Any movement in that direction (and there’s already been some) must be viewed as frighteningly anti-democratic. It’s bad enough to be doctored and lawyered by a priesthood; to be ruled by one would mean the end of a very old and very central strain of American democracy.
For 200 years, representative government has drawn its strength from diversity, and from the idea that the shape of the nation lies in the hands of all citizens, not just those of proper pedigree— hereditary, academic, or otherwise.
Not surprisingly, the priesthood that has long been a source of legitimate resentment on the part of the rest of the country is a source of pride at Harvard.
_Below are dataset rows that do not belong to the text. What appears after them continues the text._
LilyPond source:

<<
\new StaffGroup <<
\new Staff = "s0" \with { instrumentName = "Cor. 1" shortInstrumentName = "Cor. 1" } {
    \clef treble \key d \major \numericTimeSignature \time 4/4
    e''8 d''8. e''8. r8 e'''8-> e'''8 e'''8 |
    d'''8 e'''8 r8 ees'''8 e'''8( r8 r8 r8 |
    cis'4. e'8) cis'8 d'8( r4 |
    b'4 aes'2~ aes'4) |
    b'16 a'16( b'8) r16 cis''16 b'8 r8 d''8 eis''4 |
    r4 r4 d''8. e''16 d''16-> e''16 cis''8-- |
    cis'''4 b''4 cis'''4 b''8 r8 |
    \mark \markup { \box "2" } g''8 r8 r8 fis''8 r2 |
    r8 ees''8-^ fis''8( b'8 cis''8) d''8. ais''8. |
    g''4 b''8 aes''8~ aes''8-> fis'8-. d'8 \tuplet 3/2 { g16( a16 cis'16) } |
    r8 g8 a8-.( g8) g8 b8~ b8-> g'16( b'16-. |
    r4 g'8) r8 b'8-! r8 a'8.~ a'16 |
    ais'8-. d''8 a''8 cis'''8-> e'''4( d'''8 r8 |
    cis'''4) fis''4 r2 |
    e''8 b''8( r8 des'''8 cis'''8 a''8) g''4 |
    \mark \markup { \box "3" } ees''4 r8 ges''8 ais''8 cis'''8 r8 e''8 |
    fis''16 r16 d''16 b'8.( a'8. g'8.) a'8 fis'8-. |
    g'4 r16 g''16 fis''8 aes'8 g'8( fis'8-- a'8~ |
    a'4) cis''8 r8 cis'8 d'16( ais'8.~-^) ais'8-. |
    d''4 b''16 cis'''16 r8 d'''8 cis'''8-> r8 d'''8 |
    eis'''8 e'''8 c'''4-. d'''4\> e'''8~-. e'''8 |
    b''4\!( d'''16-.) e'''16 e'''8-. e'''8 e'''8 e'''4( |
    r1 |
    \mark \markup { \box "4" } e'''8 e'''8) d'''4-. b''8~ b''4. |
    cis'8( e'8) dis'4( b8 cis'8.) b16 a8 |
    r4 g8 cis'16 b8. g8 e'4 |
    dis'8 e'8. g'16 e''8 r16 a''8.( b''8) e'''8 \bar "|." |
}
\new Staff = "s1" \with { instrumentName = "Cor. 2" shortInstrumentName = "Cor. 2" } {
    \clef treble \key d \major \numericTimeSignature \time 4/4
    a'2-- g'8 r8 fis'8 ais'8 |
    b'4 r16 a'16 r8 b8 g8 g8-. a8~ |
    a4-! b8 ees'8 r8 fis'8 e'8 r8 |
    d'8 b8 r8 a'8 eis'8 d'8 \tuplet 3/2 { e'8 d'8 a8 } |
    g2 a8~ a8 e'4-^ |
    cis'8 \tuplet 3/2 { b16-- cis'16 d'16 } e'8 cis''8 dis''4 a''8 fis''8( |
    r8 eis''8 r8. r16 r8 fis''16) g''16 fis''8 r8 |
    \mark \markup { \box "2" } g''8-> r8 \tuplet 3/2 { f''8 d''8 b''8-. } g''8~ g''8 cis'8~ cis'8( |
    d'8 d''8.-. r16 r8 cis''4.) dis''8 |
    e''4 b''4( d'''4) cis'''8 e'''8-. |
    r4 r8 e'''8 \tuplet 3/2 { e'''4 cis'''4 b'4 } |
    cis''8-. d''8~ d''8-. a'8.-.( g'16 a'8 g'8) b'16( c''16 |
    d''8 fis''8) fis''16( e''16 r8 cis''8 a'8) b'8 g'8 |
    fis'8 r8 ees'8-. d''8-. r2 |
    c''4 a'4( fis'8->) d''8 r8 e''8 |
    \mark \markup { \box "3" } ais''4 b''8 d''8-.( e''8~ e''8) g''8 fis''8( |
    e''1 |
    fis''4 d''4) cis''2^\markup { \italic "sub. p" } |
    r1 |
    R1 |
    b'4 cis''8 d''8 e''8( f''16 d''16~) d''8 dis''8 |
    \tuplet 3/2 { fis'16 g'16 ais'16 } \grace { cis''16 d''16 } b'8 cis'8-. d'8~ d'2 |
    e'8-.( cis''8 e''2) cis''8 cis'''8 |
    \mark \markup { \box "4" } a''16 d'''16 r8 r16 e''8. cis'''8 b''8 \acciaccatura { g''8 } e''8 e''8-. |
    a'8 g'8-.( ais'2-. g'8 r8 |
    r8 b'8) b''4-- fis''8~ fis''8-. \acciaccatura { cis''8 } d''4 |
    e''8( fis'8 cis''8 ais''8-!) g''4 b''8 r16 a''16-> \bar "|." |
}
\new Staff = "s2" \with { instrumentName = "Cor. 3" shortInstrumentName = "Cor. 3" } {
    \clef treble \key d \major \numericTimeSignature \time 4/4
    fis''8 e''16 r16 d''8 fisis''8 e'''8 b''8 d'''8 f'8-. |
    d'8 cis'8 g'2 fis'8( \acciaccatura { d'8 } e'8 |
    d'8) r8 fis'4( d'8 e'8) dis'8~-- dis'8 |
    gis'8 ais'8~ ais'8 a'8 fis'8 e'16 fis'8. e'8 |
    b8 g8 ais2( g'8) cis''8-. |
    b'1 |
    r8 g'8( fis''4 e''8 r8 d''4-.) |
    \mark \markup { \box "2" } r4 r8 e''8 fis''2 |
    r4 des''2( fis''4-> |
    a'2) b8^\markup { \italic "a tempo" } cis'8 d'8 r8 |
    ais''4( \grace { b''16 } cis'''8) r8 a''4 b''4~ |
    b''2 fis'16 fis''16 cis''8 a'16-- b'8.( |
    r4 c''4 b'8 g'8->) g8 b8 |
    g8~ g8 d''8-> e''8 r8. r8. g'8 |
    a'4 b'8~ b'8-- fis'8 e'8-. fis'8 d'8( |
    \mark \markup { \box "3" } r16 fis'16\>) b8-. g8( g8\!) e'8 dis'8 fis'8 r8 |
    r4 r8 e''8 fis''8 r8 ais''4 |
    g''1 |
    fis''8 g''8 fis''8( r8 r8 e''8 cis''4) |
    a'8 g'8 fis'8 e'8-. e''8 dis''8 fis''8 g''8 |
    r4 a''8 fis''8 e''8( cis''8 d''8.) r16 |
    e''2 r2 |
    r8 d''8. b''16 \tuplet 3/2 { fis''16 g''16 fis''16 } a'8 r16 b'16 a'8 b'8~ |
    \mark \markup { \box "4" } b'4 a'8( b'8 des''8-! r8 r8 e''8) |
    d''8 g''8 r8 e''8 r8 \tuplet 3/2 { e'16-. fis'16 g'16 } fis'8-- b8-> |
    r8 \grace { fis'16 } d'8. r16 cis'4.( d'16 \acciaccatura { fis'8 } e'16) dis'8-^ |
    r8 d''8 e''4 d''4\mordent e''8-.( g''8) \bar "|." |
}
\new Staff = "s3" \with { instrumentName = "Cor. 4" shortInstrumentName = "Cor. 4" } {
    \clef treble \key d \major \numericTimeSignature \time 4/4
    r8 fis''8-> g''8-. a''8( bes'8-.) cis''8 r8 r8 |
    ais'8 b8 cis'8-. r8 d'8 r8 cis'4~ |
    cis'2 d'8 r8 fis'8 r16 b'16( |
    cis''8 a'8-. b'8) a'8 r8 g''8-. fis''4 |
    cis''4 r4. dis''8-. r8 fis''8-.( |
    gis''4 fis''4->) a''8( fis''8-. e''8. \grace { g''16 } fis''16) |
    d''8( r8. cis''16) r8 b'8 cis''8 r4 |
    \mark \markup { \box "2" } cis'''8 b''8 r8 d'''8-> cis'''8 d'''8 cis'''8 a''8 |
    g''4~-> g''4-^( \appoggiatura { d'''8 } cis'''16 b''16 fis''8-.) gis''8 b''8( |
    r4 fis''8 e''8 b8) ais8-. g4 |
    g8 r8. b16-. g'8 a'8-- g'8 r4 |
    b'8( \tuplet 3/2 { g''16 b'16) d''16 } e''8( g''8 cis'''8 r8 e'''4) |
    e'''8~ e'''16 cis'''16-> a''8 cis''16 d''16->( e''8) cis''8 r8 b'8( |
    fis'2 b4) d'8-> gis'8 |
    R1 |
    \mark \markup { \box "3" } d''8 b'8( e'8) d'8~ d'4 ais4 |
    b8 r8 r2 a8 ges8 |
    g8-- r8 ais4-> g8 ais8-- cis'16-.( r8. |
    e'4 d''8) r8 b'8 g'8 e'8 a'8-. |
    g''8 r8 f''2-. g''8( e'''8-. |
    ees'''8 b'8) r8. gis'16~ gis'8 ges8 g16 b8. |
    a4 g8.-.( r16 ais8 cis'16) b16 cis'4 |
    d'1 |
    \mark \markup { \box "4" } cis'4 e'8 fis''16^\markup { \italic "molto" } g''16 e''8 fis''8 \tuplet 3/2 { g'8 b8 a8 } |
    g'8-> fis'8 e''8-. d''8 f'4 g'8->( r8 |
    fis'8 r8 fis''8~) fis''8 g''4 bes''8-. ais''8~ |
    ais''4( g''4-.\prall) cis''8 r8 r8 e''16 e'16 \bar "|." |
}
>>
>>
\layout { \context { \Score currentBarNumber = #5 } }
In the 1982-83 Kennedy School bulletin, Elliot Richardson engages in the usual alumni puffery (“Harvard is as old as antiquity and as new as tomorrow’s Nobel Prize-winning discovery”), but he also waxes off onto an entirely different plane: “What Harvard stands for is more important to me than what it is or what it has done. Harvard for me is John Winthrop’s city upon a hill; the eyes of all people are upon it.”
In that one bit of chauvinistic fluff, Richardson put his finger right on the justification not only for the Kennedy School, but for the whole honeycombed system of meritocratic professionalism that Harvard symbolizes. The real city on a hill John Winthrop saw when he sailed into Massachusetts Bay, the real New Jerusalem, was, of course, America itself. But here in the hands of Harvard the democratic promise of the New World and the meritocratic promise of professionalism become one and the same. Harvard doesn’t hate America, it mistakes itself for it. Thus Derek Bok could propose last year that colleges should make financial aid decisions solely on the basis of SAT scores—how else should it be? The credentials say it all. In the America of his dreams, anyone can grow up to be president, but he’ll be a better president if Harvard screens him first.
Luckily, the real greatness of the American democratic system always seems to poke its head through at appropriate moments. When the idea of dropping the name Kennedy from the school was raised in 1981, all of the models and specialized knowledge in the world could not have told Graham Allison and the other administrators just how unpopular the idea would be. The only way they could have known was to venture far enough beyond the ivory tower to learn of the bond that connected the people of Cambridge, Massachusetts, to John F. Kennedy—and to apply some human, political judgments all citizens should know how to make. But of course they didn’t have to go to Harvard to learn that.